Com o Decreto-Lei 46/2017, de 4 de Maio, o Governo acrescentou às cinco componentes constitutivas da base tributária da taxa de recursos hídricos (TRH) a Componente S, taxando os utilizadores privativos de águas que alimentem sistemas de abastecimento público, e os consumidores finais sobre os quais estes sistemas repercutem legalmente os respetivos custos, com um valor adicional por m3 de água que acresce às restantes componentes da TRH que taxam o volume captado pelos utilizadores privativos dos recursos hídricos para o abastecimento e consumo, num valor por m3 de água do domínio público hídrico do Estado.

Trata-se de um aumento inconstitucional da tributação porque segundo a Constituição (CRP) e a Lei Geral Tributária: 1) se o Governo pode criar, por Decreto-lei autónomo taxas que são contrapartidas pagas pelos destinatários individualizados das prestações públicas efetuadas, com correspondência no custo efetivo de cada prestação – exigência designada por princípio da cobertura do custo; 2) já assim não pode criar um imposto, i.e., um tributo em proveito de fins públicos que não coincidem com as utilidades recebidas, e que, por isso mesmo, só pode ser criado pela Assembleia da República ou, quando muito, por um Decreto-lei autorizado por uma Lei de Autorização Legislativa, que lhe fixe o objeto, o sentido, a extensão e a duração.
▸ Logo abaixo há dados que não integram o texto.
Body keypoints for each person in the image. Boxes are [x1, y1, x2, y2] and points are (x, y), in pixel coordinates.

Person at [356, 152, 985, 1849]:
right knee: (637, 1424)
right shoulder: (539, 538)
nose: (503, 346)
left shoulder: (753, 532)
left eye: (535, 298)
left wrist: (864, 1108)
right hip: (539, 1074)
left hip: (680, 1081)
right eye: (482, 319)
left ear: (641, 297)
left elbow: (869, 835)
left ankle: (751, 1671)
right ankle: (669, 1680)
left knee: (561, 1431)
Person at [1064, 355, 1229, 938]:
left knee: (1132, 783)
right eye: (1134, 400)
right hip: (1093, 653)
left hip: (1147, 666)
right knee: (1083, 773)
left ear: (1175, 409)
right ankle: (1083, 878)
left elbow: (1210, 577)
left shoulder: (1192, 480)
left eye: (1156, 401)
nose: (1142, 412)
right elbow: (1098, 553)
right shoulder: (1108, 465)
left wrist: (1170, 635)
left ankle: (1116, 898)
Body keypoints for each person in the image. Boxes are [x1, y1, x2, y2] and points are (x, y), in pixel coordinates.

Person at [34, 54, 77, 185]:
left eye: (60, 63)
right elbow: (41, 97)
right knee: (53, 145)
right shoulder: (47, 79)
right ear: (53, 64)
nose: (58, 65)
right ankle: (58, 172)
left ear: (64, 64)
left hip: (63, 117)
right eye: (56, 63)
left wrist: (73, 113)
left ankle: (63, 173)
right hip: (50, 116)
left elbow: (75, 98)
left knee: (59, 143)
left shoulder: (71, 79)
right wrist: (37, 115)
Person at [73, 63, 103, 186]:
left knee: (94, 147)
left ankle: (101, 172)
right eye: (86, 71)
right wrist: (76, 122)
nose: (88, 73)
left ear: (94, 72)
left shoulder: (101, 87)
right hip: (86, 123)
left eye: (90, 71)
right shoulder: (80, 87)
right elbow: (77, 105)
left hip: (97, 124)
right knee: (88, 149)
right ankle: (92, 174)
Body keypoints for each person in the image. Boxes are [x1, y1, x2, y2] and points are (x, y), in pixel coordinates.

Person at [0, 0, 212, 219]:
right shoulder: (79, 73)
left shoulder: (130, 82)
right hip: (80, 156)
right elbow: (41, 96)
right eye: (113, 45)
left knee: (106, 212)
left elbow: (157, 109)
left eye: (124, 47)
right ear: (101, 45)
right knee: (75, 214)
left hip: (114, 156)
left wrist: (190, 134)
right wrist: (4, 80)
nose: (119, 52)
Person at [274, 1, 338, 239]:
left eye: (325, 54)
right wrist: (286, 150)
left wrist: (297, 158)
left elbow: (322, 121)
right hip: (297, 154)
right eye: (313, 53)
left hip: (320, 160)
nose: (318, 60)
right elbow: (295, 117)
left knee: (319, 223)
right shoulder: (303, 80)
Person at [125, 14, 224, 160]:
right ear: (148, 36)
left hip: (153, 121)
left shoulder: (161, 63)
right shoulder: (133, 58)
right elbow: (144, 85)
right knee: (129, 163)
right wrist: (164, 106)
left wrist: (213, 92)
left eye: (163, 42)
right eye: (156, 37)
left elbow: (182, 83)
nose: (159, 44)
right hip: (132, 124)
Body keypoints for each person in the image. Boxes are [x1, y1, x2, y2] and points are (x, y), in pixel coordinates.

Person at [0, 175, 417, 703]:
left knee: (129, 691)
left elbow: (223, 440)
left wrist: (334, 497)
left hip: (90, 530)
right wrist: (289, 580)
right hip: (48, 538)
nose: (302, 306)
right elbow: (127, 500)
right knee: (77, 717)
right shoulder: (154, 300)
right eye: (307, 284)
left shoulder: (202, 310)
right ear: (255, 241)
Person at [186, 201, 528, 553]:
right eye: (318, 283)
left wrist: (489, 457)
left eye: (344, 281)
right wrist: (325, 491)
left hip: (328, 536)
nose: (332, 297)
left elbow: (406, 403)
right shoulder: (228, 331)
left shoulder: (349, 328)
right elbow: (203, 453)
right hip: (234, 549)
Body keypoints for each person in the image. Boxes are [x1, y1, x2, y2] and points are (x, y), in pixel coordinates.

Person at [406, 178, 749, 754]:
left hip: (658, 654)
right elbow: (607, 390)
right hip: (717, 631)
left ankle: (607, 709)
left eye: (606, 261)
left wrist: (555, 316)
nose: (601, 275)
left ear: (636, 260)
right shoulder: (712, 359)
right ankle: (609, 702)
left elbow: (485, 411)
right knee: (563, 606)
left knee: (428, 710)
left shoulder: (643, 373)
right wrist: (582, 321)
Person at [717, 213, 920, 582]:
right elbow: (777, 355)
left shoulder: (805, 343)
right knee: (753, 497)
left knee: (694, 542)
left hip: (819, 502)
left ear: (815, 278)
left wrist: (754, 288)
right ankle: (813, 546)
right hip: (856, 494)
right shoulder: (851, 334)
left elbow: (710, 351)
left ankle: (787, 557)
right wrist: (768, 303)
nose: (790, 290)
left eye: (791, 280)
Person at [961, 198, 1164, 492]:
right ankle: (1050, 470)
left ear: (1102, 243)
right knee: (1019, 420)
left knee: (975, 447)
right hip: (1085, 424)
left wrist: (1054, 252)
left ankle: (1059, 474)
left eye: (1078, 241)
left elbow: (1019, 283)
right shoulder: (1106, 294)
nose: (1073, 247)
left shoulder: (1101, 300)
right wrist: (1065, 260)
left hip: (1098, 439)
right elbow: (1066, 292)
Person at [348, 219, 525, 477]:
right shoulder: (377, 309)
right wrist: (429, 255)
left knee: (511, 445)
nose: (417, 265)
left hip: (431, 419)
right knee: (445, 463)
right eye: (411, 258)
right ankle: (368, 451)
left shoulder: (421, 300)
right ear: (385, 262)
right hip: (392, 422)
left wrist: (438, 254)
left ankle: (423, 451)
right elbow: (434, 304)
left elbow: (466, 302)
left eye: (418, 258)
Segundo o preâmbulo do novo Decreto-Lei, o processo de reversão das agregações (…) dos sistemas multimunicipais “exige o recurso a mecanismos de compensação que limitem o aumento das tarifas para os sistemas situados em territórios de baixa densidade”, no sentido de atribuir uma nova vocação à TRH: a de contribuir para a “sustentabilidade dos serviços urbanos de águas. Ora, isto não constitui uma Lei de Autorização Legislativa. Tentou-se, ao invés, “rever o regime da TRH, considerando as compensações necessárias ao equilíbrio dos sistemas que historicamente registaram desvios de recuperação de gastos, consagrando uma nova parcela, designada de «S», cujo desígnio é a promoção da sustentabilidade dos sistemas urbanos de águas, [sendo] Esta nova receita (…) consignada ao Fundo Ambiental (…) que, por sua vez, transferirá os montantes necessários para os sistemas beneficiários”.

Portanto, os sistemas de abastecimento público de água se, com as restantes parcelas, pagavam a estrita contraprestação da água desviada dos recursos de todos para venda sob a forma de abastecimento às populações, com o que eram tributados por uma verdadeira taxa que não precisava de credencial parlamentar para ser criada; já com a nova parcela passam também a subsidiar saúdes financeiras que não as suas, ante o que passam a estar sujeitos a um tributo maior do que a contraprestação de um benefício, ou seja, a um imposto, inconstitucional, porque deveria ter sido criado por Lei ou Lei de Autorização da AR e não o foi.

Deixou, portanto, de ser verdade que a TRH “assenta num princípio de equivalência, ou seja, na ideia fundamental de que o utilizador dos recursos hídricos deve contribuir na medida do custo que imputa à comunidade ou na medida do benefício que a comunidade lhe proporciona”; o que, para o consumidor, a quem são repassados os custos do abastecimento, significa subsidiar a água dos seus concidadãos, caso não se encontre em territórios de baixa densidade, sem a intervenção parlamentar que legitimaria essa imposição! A Componente S da TRH é, afinal, um imposto inconstitucional já que “Ninguém pode ser obrigado a pagar impostos que não hajam sido criados nos termos da Constituição” (artigo 103 CRP).